Copy everything in the text below on farmers and the farm laws, from "Much of government" down to "to sell to….", word for word.

▶ _Given text_
================================

Much of government procurement at MSPs — of paddy, wheat and increasingly pulses, cotton, groundnut and mustard — happens in APMC mandis. In a scenario where more and more trading moves out of the APMCs, these regulated market yards will lose revenues. “They may not formally shut, but it would become like BSNL versus Jio. And if the government stops buying, we will be left with only the big corporates to sell to….

Govt and farmers at crossroads: A timeline

In its first term, the government was forced to retract its proposal to ease the 2014-15 land acquisition norms fearing a political backlash, following massive protests across the country.  But the peace it bought with the farmers was short-lived.

Farmers’ angst in nooks and corners of rural India had been simmering, bursting out in spurts of violence like the one witnessed in Madhya Pradesh’s Mandsaur in 2017 where farmers were protesting, demanding loan waiver and higher crop prices.

This was followed by the 2018 farmers’ agitation in Maharashtra. Moved by the poor implementation of the loan waivers, thousands of farmers undertook a march from Nashik to Mumbai demanding redressal. Though then the government decided to fulfil the demands, it, however, retreated.

Why do farmers get on the streets?

  • It’s not that farmers’ agitation has picked pace only since 2014. But agriculture sector experts say farmers’ grievances have mostly remained unaddressed.
  • Rural distress has been on the rise, stoking farmers’ anger. Politics has added fuel, making a lethal cocktail.
  • Even though Punjab and Haryana are not as critical to the country’s food security as they were a few decades ago, they are extremely important in India’s farm economy.
  • Decades of high farm earnings also mean that the peasantry in these two states has much more in terms of material wherewithal to fight for its interests.
  • Therefore, the fact that the government’s attempts to undermine their interests by enacting the recent farm laws have triggered a sharp political backlash is hardly surprising.

What do they want?

  • Farmers would want no restrictions on the movement, stocking and export of their produce.
  • For example, Maharashtra’s onion growers have vehemently opposed the Centre’s resort to banning on exports and imposition of stock limits whenever retail prices have tended to go up.
  • But these restrictions relate to “trade”.
  • When it comes to “marketing” — especially dismantling of the monopoly of APMCs — farmers, especially in Punjab and Haryana, aren’t very convinced about the “freedom of choice to sell to anyone and anywhere” argument.

From the government’s standpoint, the elephant in the room would be if the farmers insist on an additional demand: Making MSP a legal right. That would be impossible to meet, even if the three farm laws get repealed.

What options does the government have?

While the farmers want the three farm laws to be repealed and a new law with a provision that ensures the MSP is not tinkered with, the government has maintained that MSP is not being done away with.

These may be just fears, but they aren’t small.

(1) Repealing the laws

  • Punjab farmer leaders, including two major political parties, demand repeal of these laws.
  • Overall, almost 90 per cent of the agri-produce is sold to the private sector. However, repealing would mean bringing back controls, licence raj and the resultant rent-seeking.

================================

▶ _Dataset entries_
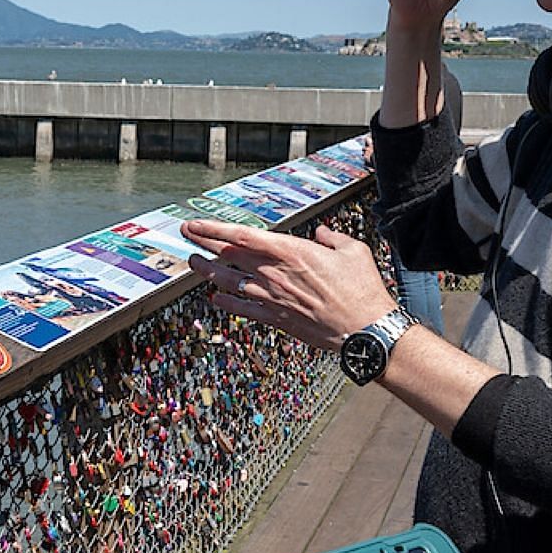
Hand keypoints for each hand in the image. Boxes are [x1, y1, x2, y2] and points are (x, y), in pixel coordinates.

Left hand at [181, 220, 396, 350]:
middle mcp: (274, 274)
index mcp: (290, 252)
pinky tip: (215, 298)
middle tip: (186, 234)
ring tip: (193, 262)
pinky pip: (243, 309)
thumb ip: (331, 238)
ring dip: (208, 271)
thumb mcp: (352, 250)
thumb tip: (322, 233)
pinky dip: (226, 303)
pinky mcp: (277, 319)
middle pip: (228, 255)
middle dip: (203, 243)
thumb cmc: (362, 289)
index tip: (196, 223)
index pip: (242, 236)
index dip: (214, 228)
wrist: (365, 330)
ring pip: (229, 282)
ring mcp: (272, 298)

================================

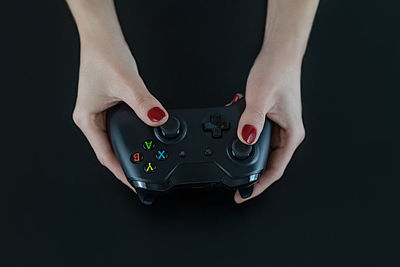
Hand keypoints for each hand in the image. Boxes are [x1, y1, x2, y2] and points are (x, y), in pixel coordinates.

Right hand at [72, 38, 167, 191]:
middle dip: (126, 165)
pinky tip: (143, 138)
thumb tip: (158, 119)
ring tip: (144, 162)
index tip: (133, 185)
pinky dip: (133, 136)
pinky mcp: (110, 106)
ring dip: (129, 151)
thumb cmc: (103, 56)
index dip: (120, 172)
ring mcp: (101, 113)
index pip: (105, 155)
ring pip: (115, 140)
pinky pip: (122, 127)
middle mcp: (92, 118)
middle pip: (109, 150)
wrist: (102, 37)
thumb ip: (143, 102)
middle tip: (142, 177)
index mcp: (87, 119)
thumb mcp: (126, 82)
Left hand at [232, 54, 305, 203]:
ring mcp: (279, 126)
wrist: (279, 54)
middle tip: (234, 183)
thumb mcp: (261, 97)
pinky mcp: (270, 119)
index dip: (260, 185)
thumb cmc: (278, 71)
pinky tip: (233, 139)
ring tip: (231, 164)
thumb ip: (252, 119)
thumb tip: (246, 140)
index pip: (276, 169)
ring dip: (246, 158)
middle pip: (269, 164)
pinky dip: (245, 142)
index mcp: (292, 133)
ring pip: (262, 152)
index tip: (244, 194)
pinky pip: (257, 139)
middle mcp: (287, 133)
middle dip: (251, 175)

================================

▶ _Exercise output_
Much of government procurement at MSPs — of paddy, wheat and increasingly pulses, cotton, groundnut and mustard — happens in APMC mandis. In a scenario where more and more trading moves out of the APMCs, these regulated market yards will lose revenues. “They may not formally shut, but it would become like BSNL versus Jio. And if the government stops buying, we will be left with only the big corporates to sell to….